◆ EXERCISE OBJECTIVE ◆
Lift out, unaltered, the lines of the material below between the line holding "FIGURE 3 Mechanical test of slate." and the line holding "FIGURE 5 | 4-Phenylbutyric", counting both.

◆ EXTRACTED INFORMATION ◆
● ● ●
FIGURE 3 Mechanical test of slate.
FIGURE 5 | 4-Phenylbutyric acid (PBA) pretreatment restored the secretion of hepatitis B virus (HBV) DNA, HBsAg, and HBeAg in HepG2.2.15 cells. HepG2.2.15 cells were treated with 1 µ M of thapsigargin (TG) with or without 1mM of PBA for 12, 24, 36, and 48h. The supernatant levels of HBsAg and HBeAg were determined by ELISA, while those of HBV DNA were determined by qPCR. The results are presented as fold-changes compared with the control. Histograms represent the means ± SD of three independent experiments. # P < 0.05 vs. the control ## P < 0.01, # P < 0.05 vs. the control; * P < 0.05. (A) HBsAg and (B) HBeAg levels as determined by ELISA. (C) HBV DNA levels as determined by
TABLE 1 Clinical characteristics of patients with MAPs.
● ● ●
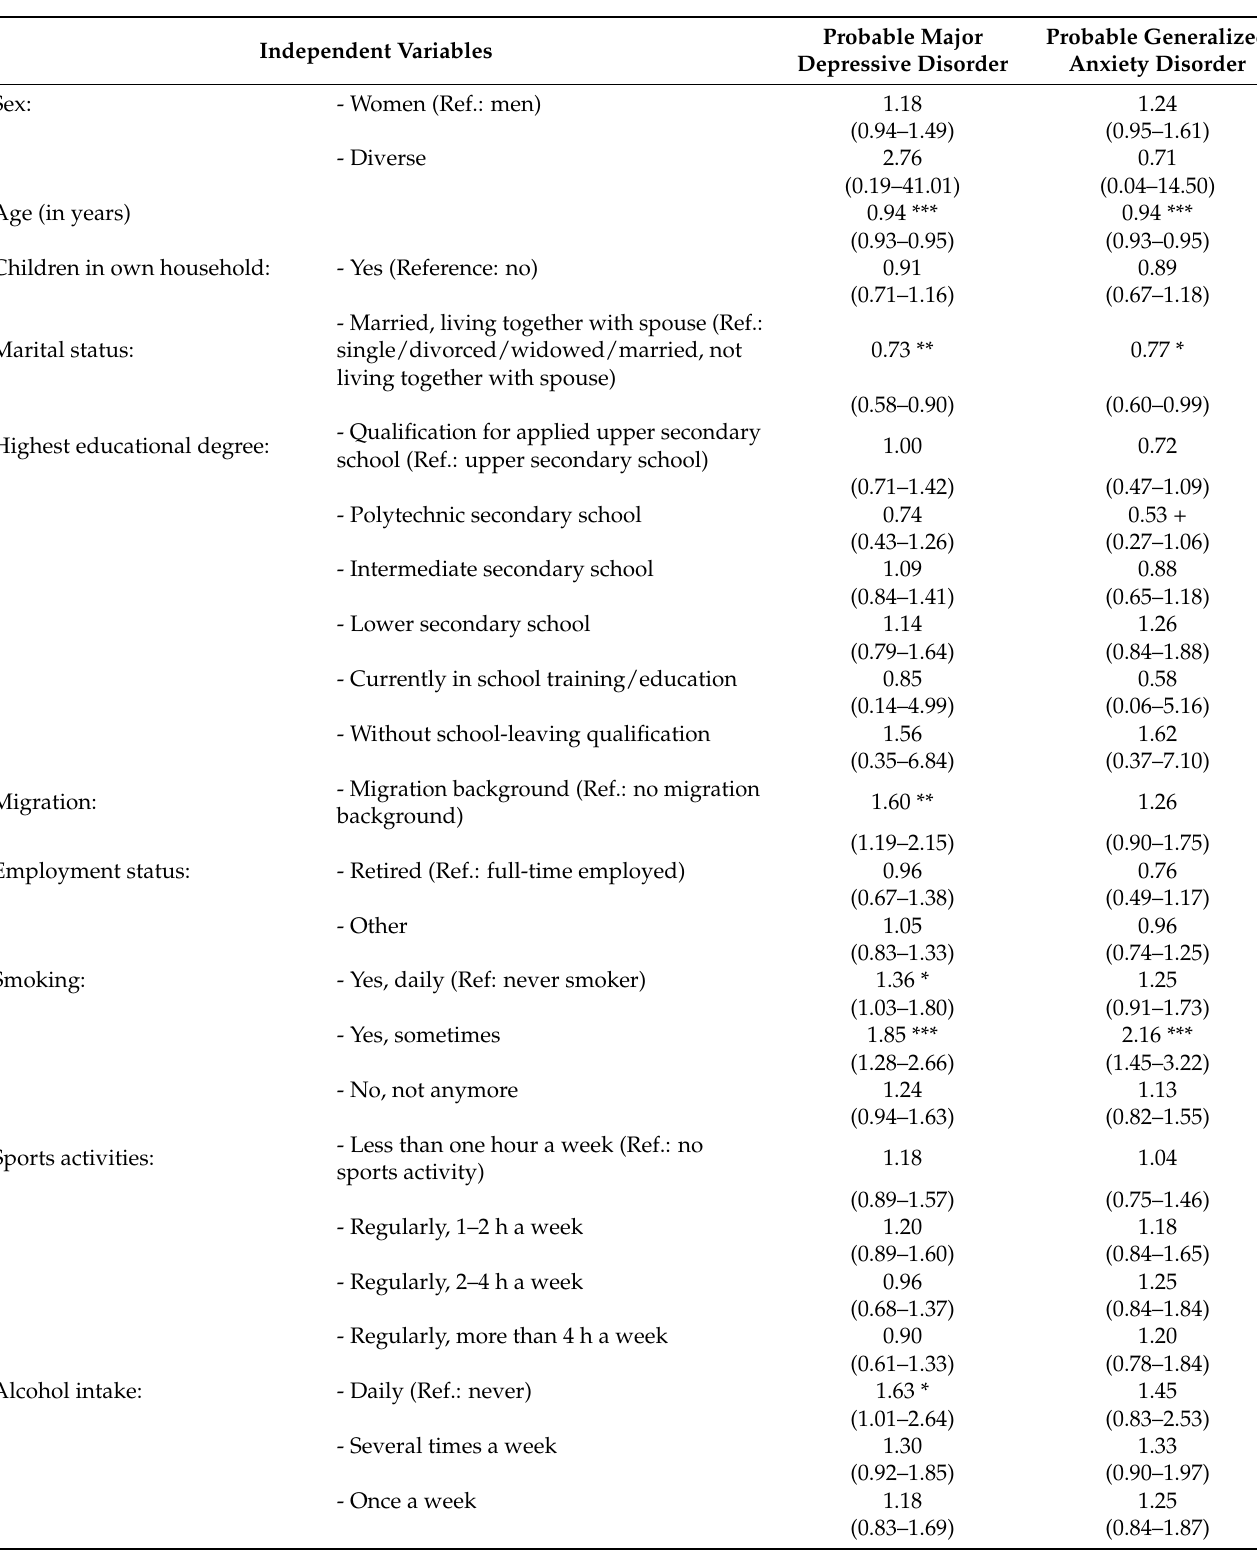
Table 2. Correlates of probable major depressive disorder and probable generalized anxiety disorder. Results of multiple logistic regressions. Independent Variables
● ● ●
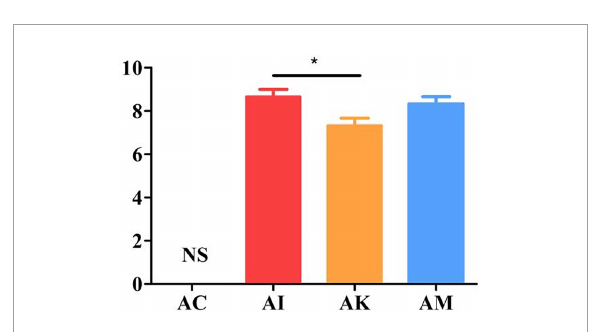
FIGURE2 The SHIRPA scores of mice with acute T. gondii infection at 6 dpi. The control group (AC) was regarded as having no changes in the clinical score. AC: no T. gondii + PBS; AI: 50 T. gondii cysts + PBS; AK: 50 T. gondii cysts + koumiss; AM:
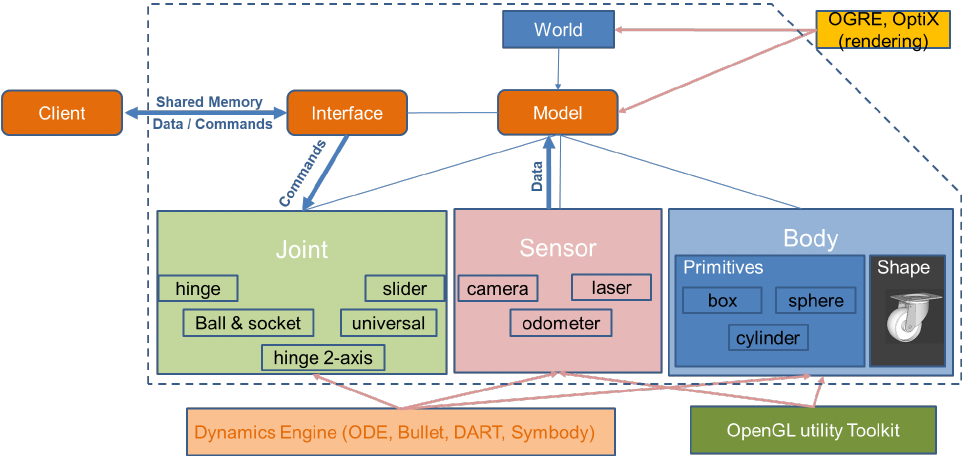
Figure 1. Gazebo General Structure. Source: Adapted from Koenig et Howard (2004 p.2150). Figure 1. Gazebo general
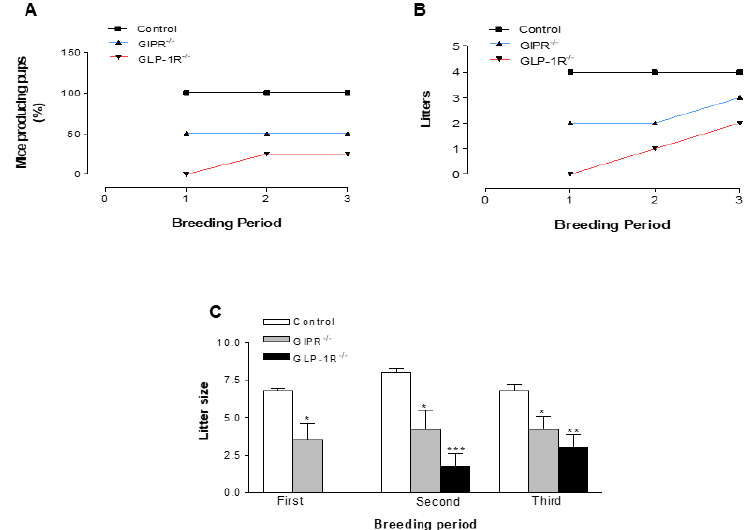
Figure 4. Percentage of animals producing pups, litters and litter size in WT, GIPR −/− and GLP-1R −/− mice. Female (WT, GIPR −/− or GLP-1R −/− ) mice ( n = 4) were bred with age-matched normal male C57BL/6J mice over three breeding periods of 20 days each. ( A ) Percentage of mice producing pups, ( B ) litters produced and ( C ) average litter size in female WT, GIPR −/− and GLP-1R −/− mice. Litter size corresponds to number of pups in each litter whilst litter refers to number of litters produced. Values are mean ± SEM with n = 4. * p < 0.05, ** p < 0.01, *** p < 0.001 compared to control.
● ● ●
◆ EXERCISE SOLUTION ◆
FIGURE 3 Mechanical test of slate.
FIGURE 5 | 4-Phenylbutyric acid (PBA) pretreatment restored the secretion of hepatitis B virus (HBV) DNA, HBsAg, and HBeAg in HepG2.2.15 cells. HepG2.2.15 cells were treated with 1 µ M of thapsigargin (TG) with or without 1mM of PBA for 12, 24, 36, and 48h. The supernatant levels of HBsAg and HBeAg were determined by ELISA, while those of HBV DNA were determined by qPCR. The results are presented as fold-changes compared with the control. Histograms represent the means ± SD of three independent experiments. # P < 0.05 vs. the control ## P < 0.01, # P < 0.05 vs. the control; * P < 0.05. (A) HBsAg and (B) HBeAg levels as determined by ELISA. (C) HBV DNA levels as determined by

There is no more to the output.